Who’s Afraid of China-Africa Cooperation?


The rapid economic development of China has had an indelible impact on the China-Africa relationship in the 21st century. One obvious sign is the expanding economic and trade cooperation between the two areas. Trade volume has grown from $10 billion in 2000 to more than $220 billion in 2014, at a growth rate of 21 times. Chinese investment in Africa has also grown from $500 million in 2000 to more than $32 billion in 2014, which is a growth rate of 63 times. At the same time, the African economy has achieved continuous growth. In the past 10 years, growth of average GDP in the African region is at more than 5 percent, one of the fastest in the world. It can be said that China has become an important impetus in the growth and revitalization of the African economy.

Yet the huge gains achieved by the China-Africa relationship has also created panic among Western nations. Articles [that stipulate] “China is looting African resources” are frequently published, with writers claiming that China is committing “new imperialism” in Africa. While China has imported large amounts of petrolatum, minerals and original materials from Africa, [it has also] exported industrial products to Africa, which is common practice in international trading. China is only one of the buyers; it has never tried to monopolize African countries’ economic lifelines or control their political processes. In fact, “South-South cooperation” is the heart of China’s African policy, with equality and mutual benefit at the core.

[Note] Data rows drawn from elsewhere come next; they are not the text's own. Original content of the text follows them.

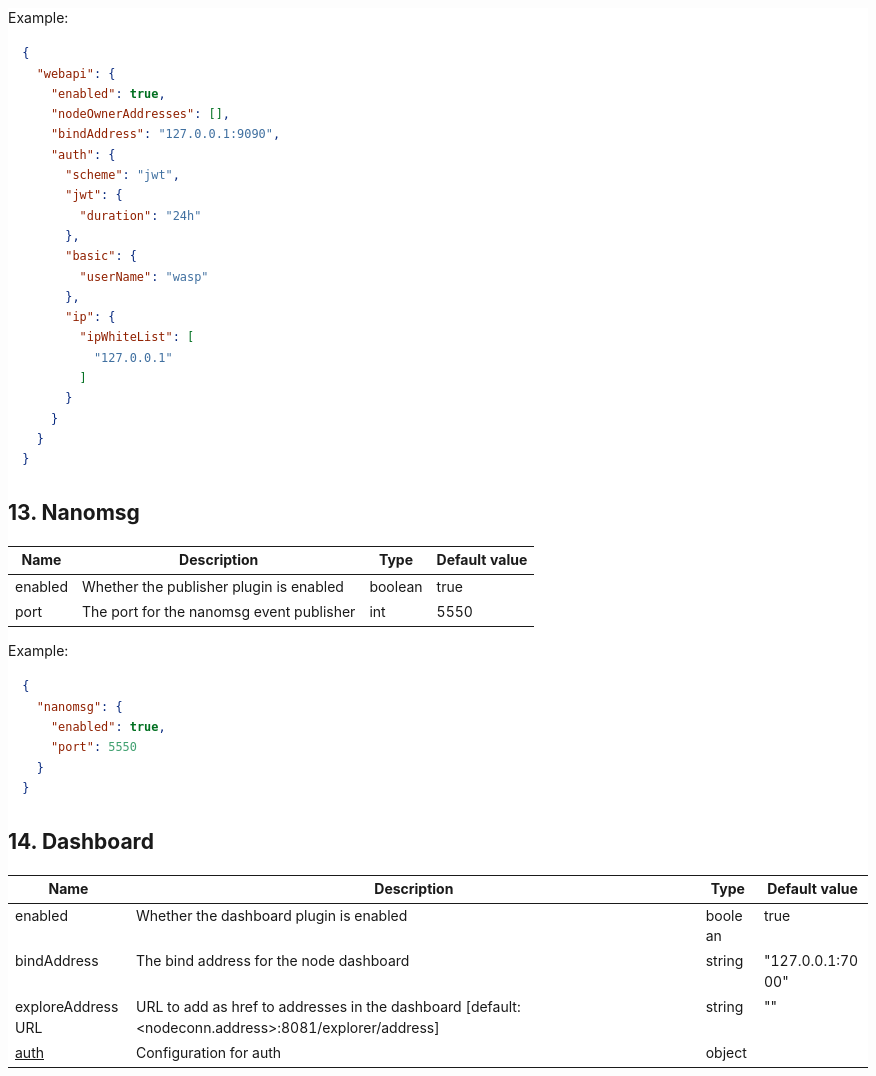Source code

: Example:

```json
  {
    "webapi": {
      "enabled": true,
      "nodeOwnerAddresses": [],
      "bindAddress": "127.0.0.1:9090",
      "auth": {
        "scheme": "jwt",
        "jwt": {
          "duration": "24h"
        },
        "basic": {
          "userName": "wasp"
        },
        "ip": {
          "ipWhiteList": [
            "127.0.0.1"
          ]
        }
      }
    }
  }
```

## <a id="nanomsg"></a> 13. Nanomsg

| Name    | Description                              | Type    | Default value |
| ------- | ---------------------------------------- | ------- | ------------- |
| enabled | Whether the publisher plugin is enabled  | boolean | true          |
| port    | The port for the nanomsg event publisher | int     | 5550          |

Example:

```json
  {
    "nanomsg": {
      "enabled": true,
      "port": 5550
    }
  }
```

## <a id="dashboard"></a> 14. Dashboard

| Name                    | Description                                                                                          | Type    | Default value    |
| ----------------------- | ---------------------------------------------------------------------------------------------------- | ------- | ---------------- |
| enabled                 | Whether the dashboard plugin is enabled                                                              | boolean | true             |
| bindAddress             | The bind address for the node dashboard                                                              | string  | "127.0.0.1:7000" |
| exploreAddressURL       | URL to add as href to addresses in the dashboard [default: <nodeconn.address>:8081/explorer/address] | string  | ""               |
| [auth](#dashboard_auth) | Configuration for auth                                                                               | object  |                  |
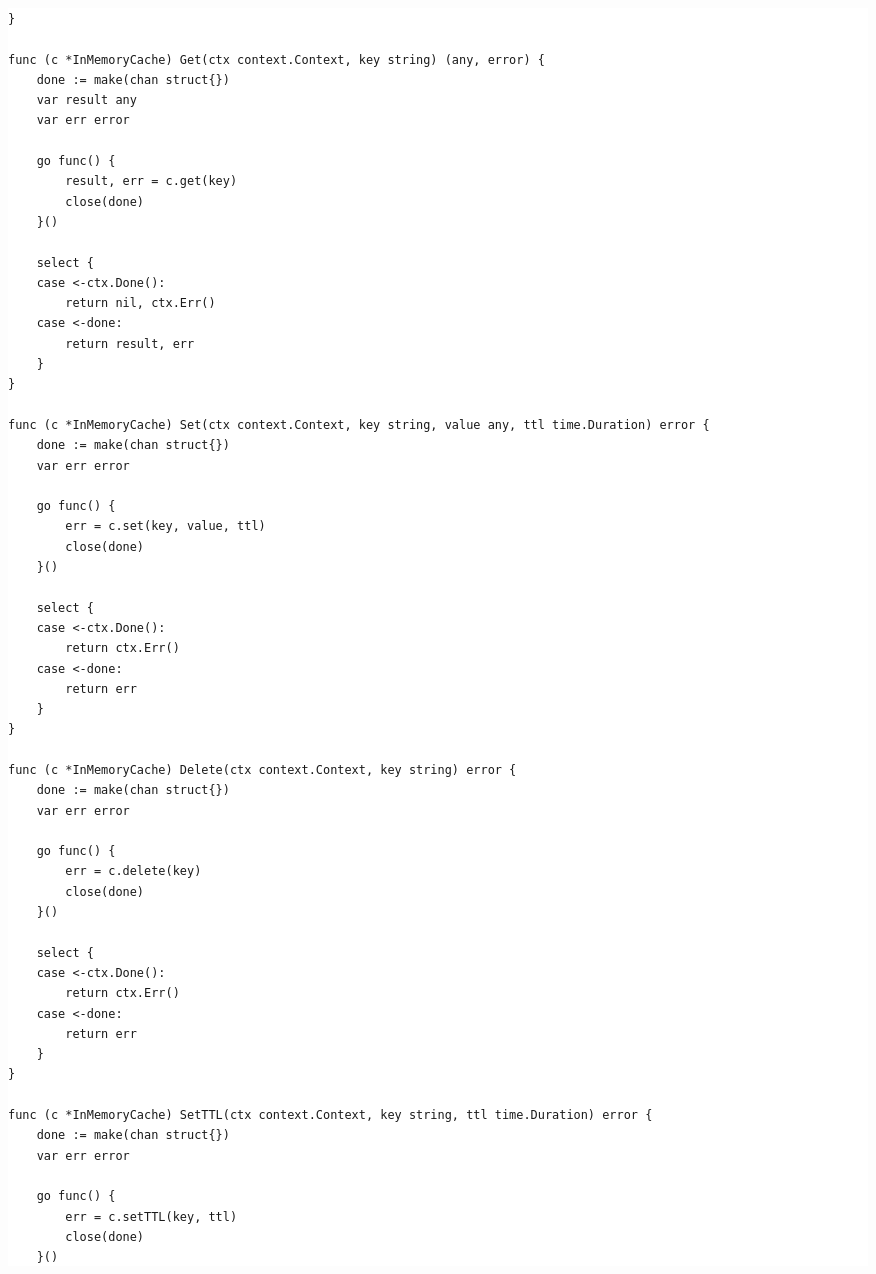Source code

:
 ```golang
}

func (c *InMemoryCache) Get(ctx context.Context, key string) (any, error) {
	done := make(chan struct{})
	var result any
	var err error

	go func() {
		result, err = c.get(key)
		close(done)
	}()

	select {
	case <-ctx.Done():
		return nil, ctx.Err()
	case <-done:
		return result, err
	}
}

func (c *InMemoryCache) Set(ctx context.Context, key string, value any, ttl time.Duration) error {
	done := make(chan struct{})
	var err error

	go func() {
		err = c.set(key, value, ttl)
		close(done)
	}()

	select {
	case <-ctx.Done():
		return ctx.Err()
	case <-done:
		return err
	}
}

func (c *InMemoryCache) Delete(ctx context.Context, key string) error {
	done := make(chan struct{})
	var err error

	go func() {
		err = c.delete(key)
		close(done)
	}()

	select {
	case <-ctx.Done():
		return ctx.Err()
	case <-done:
		return err
	}
}

func (c *InMemoryCache) SetTTL(ctx context.Context, key string, ttl time.Duration) error {
	done := make(chan struct{})
	var err error

	go func() {
		err = c.setTTL(key, ttl)
		close(done)
	}()

```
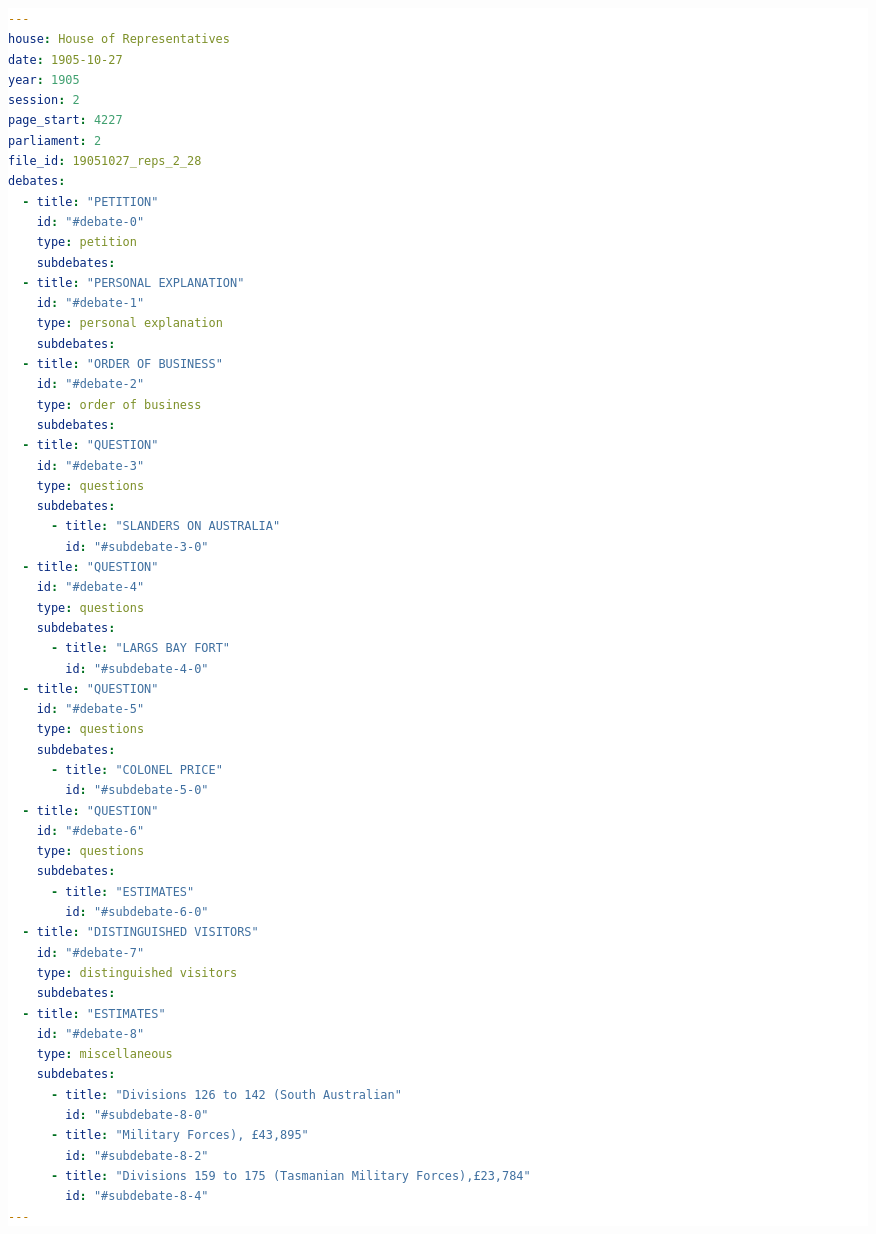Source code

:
 ```yaml
---
house: House of Representatives
date: 1905-10-27
year: 1905
session: 2
page_start: 4227
parliament: 2
file_id: 19051027_reps_2_28
debates:
  - title: "PETITION"
    id: "#debate-0"
    type: petition
    subdebates:
  - title: "PERSONAL EXPLANATION"
    id: "#debate-1"
    type: personal explanation
    subdebates:
  - title: "ORDER OF BUSINESS"
    id: "#debate-2"
    type: order of business
    subdebates:
  - title: "QUESTION"
    id: "#debate-3"
    type: questions
    subdebates:
      - title: "SLANDERS ON AUSTRALIA"
        id: "#subdebate-3-0"
  - title: "QUESTION"
    id: "#debate-4"
    type: questions
    subdebates:
      - title: "LARGS BAY FORT"
        id: "#subdebate-4-0"
  - title: "QUESTION"
    id: "#debate-5"
    type: questions
    subdebates:
      - title: "COLONEL PRICE"
        id: "#subdebate-5-0"
  - title: "QUESTION"
    id: "#debate-6"
    type: questions
    subdebates:
      - title: "ESTIMATES"
        id: "#subdebate-6-0"
  - title: "DISTINGUISHED VISITORS"
    id: "#debate-7"
    type: distinguished visitors
    subdebates:
  - title: "ESTIMATES"
    id: "#debate-8"
    type: miscellaneous
    subdebates:
      - title: "Divisions 126 to 142 (South Australian"
        id: "#subdebate-8-0"
      - title: "Military Forces), £43,895"
        id: "#subdebate-8-2"
      - title: "Divisions 159 to 175 (Tasmanian Military Forces),£23,784"
        id: "#subdebate-8-4"
---
```
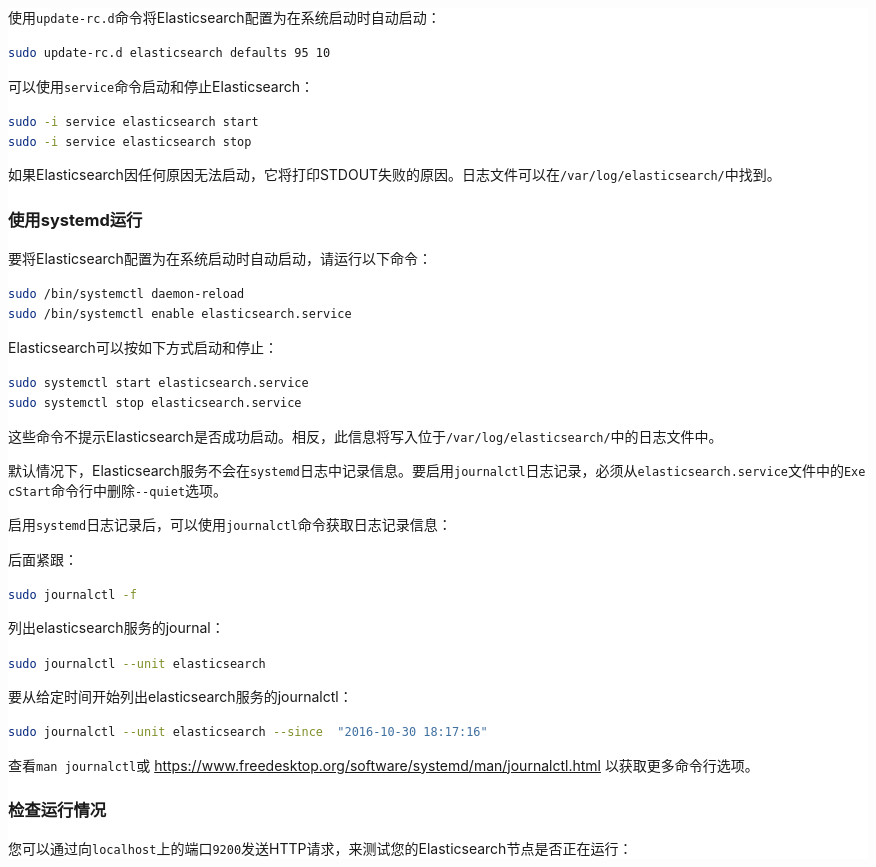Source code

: 使用`update-rc.d`命令将Elasticsearch配置为在系统启动时自动启动：

```sh
sudo update-rc.d elasticsearch defaults 95 10
```

可以使用`service`命令启动和停止Elasticsearch：

```sh
sudo -i service elasticsearch start
sudo -i service elasticsearch stop
```

如果Elasticsearch因任何原因无法启动，它将打印STDOUT失败的原因。日志文件可以在`/var/log/elasticsearch/`中找到。

### 使用systemd运行

要将Elasticsearch配置为在系统启动时自动启动，请运行以下命令：

```sh
sudo /bin/systemctl daemon-reload
sudo /bin/systemctl enable elasticsearch.service
```

Elasticsearch可以按如下方式启动和停止：

```sh
sudo systemctl start elasticsearch.service
sudo systemctl stop elasticsearch.service
```

这些命令不提示Elasticsearch是否成功启动。相反，此信息将写入位于`/var/log/elasticsearch/`中的日志文件中。

默认情况下，Elasticsearch服务不会在`systemd`日志中记录信息。要启用`journalctl`日志记录，必须从`elasticsearch.service`文件中的`ExecStart`命令行中删除`--quiet`选项。

启用`systemd`日志记录后，可以使用`journalctl`命令获取日志记录信息：

后面紧跟：

```sh
sudo journalctl -f
```

列出elasticsearch服务的journal：

```sh
sudo journalctl --unit elasticsearch
```

要从给定时间开始列出elasticsearch服务的journalctl：

```sh
sudo journalctl --unit elasticsearch --since  "2016-10-30 18:17:16"
```

查看`man journalctl`或 https://www.freedesktop.org/software/systemd/man/journalctl.html 以获取更多命令行选项。

### 检查运行情况

您可以通过向`localhost`上的端口`9200`发送HTTP请求，来测试您的Elasticsearch节点是否正在运行：
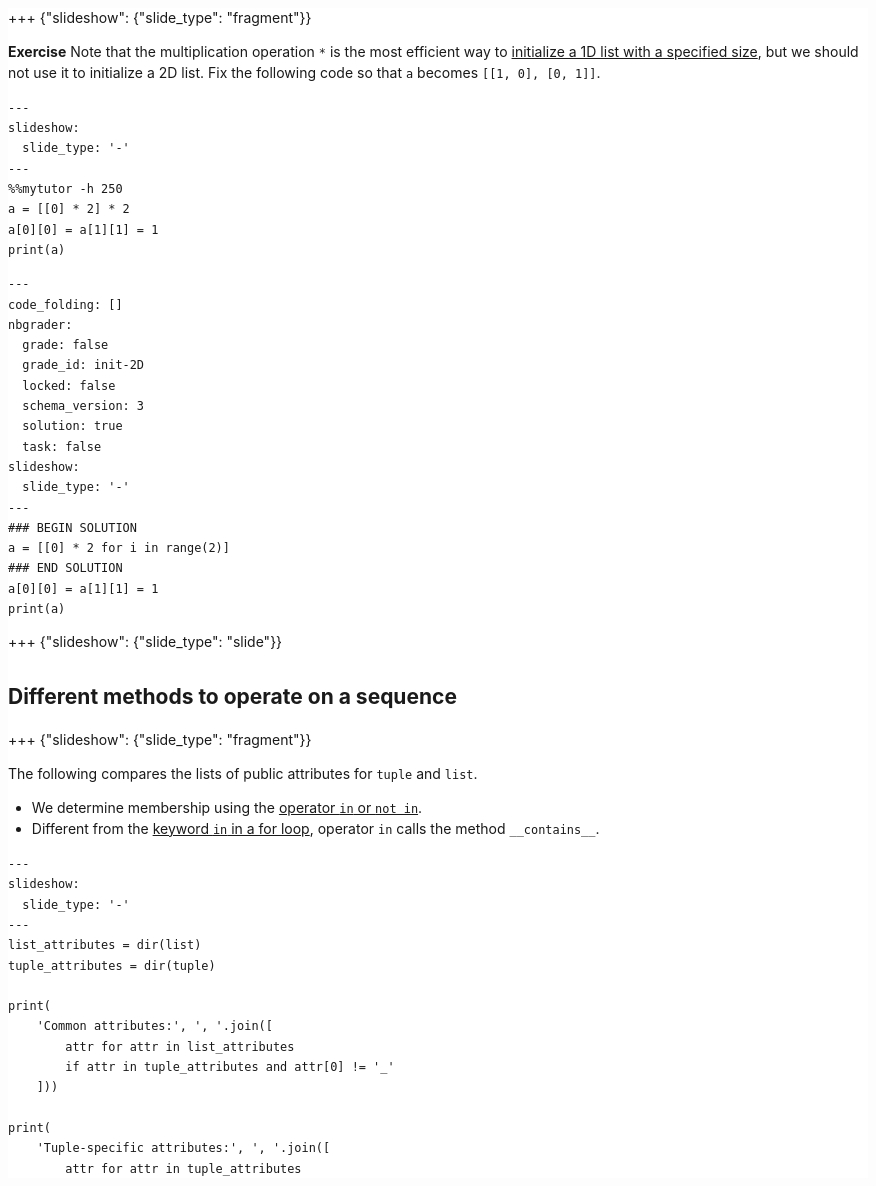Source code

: +++ {"slideshow": {"slide_type": "fragment"}}

**Exercise** Note that the multiplication operation `*` is the most efficient way to [initialize a 1D list with a specified size](https://www.geeksforgeeks.org/python-which-is-faster-to-initialize-lists/), but we should not use it to initialize a 2D list. Fix the following code so that `a` becomes `[[1, 0], [0, 1]]`.

```{code-cell}
---
slideshow:
  slide_type: '-'
---
%%mytutor -h 250
a = [[0] * 2] * 2
a[0][0] = a[1][1] = 1
print(a)
```

```{code-cell}
---
code_folding: []
nbgrader:
  grade: false
  grade_id: init-2D
  locked: false
  schema_version: 3
  solution: true
  task: false
slideshow:
  slide_type: '-'
---
### BEGIN SOLUTION
a = [[0] * 2 for i in range(2)]
### END SOLUTION
a[0][0] = a[1][1] = 1
print(a)
```

+++ {"slideshow": {"slide_type": "slide"}}

## Different methods to operate on a sequence

+++ {"slideshow": {"slide_type": "fragment"}}

The following compares the lists of public attributes for `tuple` and `list`. 
- We determine membership using the [operator `in` or `not in`](https://docs.python.org/3/reference/expressions.html#membership-test-operations).
- Different from the [keyword `in` in a for loop](https://docs.python.org/3/reference/compound_stmts.html#the-for-statement), operator `in` calls the method `__contains__`.

```{code-cell}
---
slideshow:
  slide_type: '-'
---
list_attributes = dir(list)
tuple_attributes = dir(tuple)

print(
    'Common attributes:', ', '.join([
        attr for attr in list_attributes
        if attr in tuple_attributes and attr[0] != '_'
    ]))

print(
    'Tuple-specific attributes:', ', '.join([
        attr for attr in tuple_attributes
```
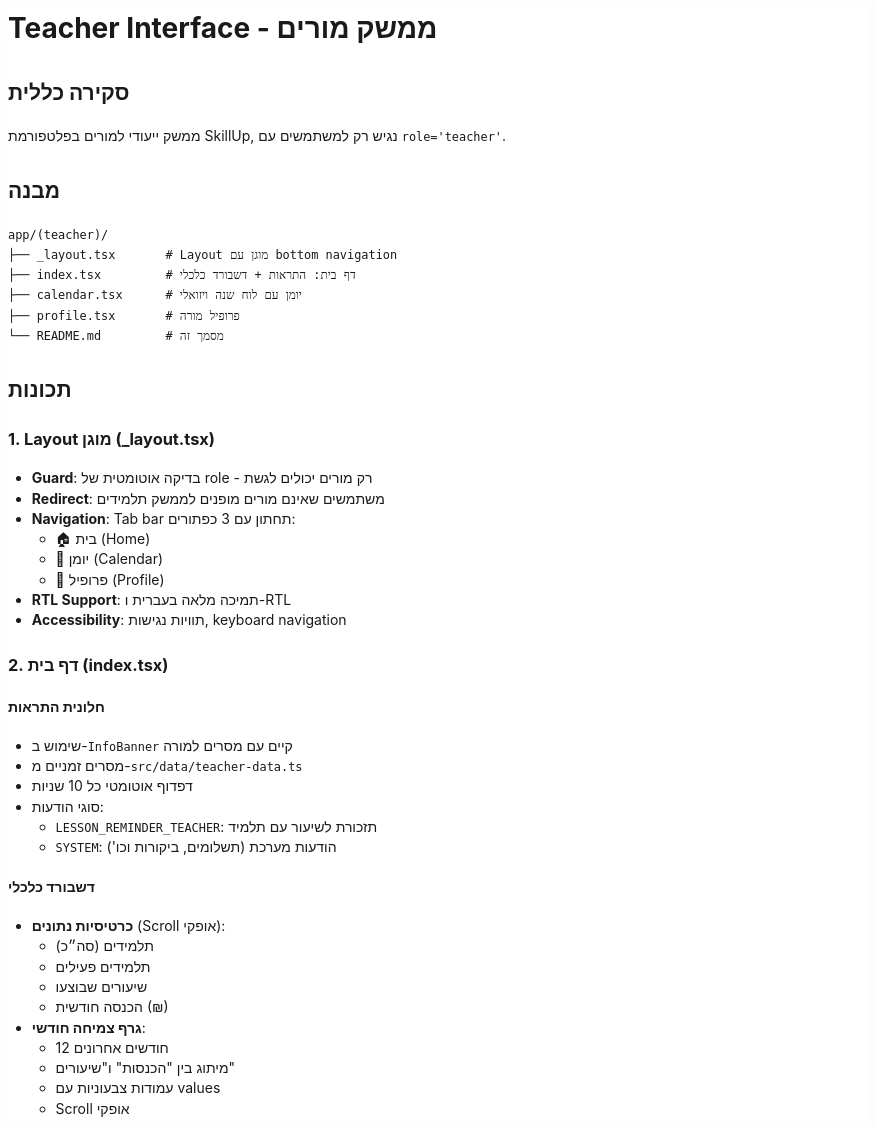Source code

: # Teacher Interface - ממשק מורים

## סקירה כללית

ממשק ייעודי למורים בפלטפורמת SkillUp, נגיש רק למשתמשים עם `role='teacher'`.

## מבנה

```
app/(teacher)/
├── _layout.tsx       # Layout מוגן עם bottom navigation
├── index.tsx         # דף בית: התראות + דשבורד כלכלי
├── calendar.tsx      # יומן עם לוח שנה ויזואלי
├── profile.tsx       # פרופיל מורה
└── README.md         # מסמך זה
```

## תכונות

### 1. Layout מוגן (_layout.tsx)
- **Guard**: בדיקה אוטומטית של role - רק מורים יכולים לגשת
- **Redirect**: משתמשים שאינם מורים מופנים לממשק תלמידים
- **Navigation**: Tab bar תחתון עם 3 כפתורים:
  - 🏠 בית (Home)
  - 📅 יומן (Calendar)
  - 👤 פרופיל (Profile)
- **RTL Support**: תמיכה מלאה בעברית ו-RTL
- **Accessibility**: תוויות נגישות, keyboard navigation

### 2. דף בית (index.tsx)

#### חלונית התראות
- שימוש ב-`InfoBanner` קיים עם מסרים למורה
- מסרים זמניים מ-`src/data/teacher-data.ts`
- דפדוף אוטומטי כל 10 שניות
- סוגי הודעות:
  - `LESSON_REMINDER_TEACHER`: תזכורת לשיעור עם תלמיד
  - `SYSTEM`: הודעות מערכת (תשלומים, ביקורות וכו')

#### דשבורד כלכלי
- **כרטיסיות נתונים** (Scroll אופקי):
  - תלמידים (סה״כ)
  - תלמידים פעילים
  - שיעורים שבוצעו
  - הכנסה חודשית (₪)
- **גרף צמיחה חודשי**:
  - 12 חודשים אחרונים
  - מיתוג בין "הכנסות" ו"שיעורים"
  - עמודות צבעוניות עם values
  - Scroll אופקי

In a fundamental way, China-Africa trading is no different from America-Africa and Europe-Africa trading. China is buying from the international market at a reasonable market rate; it has never tried to squeeze the prices with African countries. The quantities China imports from Africa are also not more than those by Europe and America. Take crude oil for example: According to data released in 2014 by the American Energy Research and Development Administration, the total amount of crude oil China imported from Sub-Saharan Africa is at 22 percent of the region’s total, while Europe imported 28 percent of the total. Due to impact from the shale gas revolution, America has increased its own supply of petroleum recently, but 13 percent of the crude oil from Sub-Saharan Africa was still exported to America. If one takes into account the oil-export quotas from Libya and Algeria in North Africa (more than 70 percent of their crude oil is sold to Europe), China actually imports less than 20 percent of crude oil from Africa.

In order to grow, Africa has looked to the West for the past 50 years with no success. The prescription the West gave Africa has repeatedly been the Washington Consensus; it has asked African countries to develop according to its standard and system. Africa has not benefited from it, but has instead fallen into severe political, economic and social crises. Now, Africa is looking to the East, using a system put in place via the Forum on China-Africa Cooperation in 2000, and putting the China-Africa relationship on the fast track.

Unlike the past, the three engines powering the quick development of the China-Africa relationship are trade, investment and infrastructure-building. Self-generated economic growth in Africa has far outshone its over-dependence on external Western aid. For the people of Africa, China-Africa cooperation has shown benefits in many areas, such as infrastructure-building, medical care, education, housing and more. The cooperative mechanism between the two regions has benefited African countries in physical and psychological ways. China’s success in Africa should make Western countries reflect and not conduct a moral critique.

The “new imperialism” theory the West has espoused reflects a defensive emotion, a demonstration of the passive mentality of the zero-sum game. Western media has not looked to Africa’s growth and development, but rather saw China as a political competitor in Africa. According to data released in 2015 from the Pew Research Center, more than 70 percent of Africans welcome Chinese investment, which shows that for Africa, China is not one of the feared “new imperialists,” but a new development opportunity.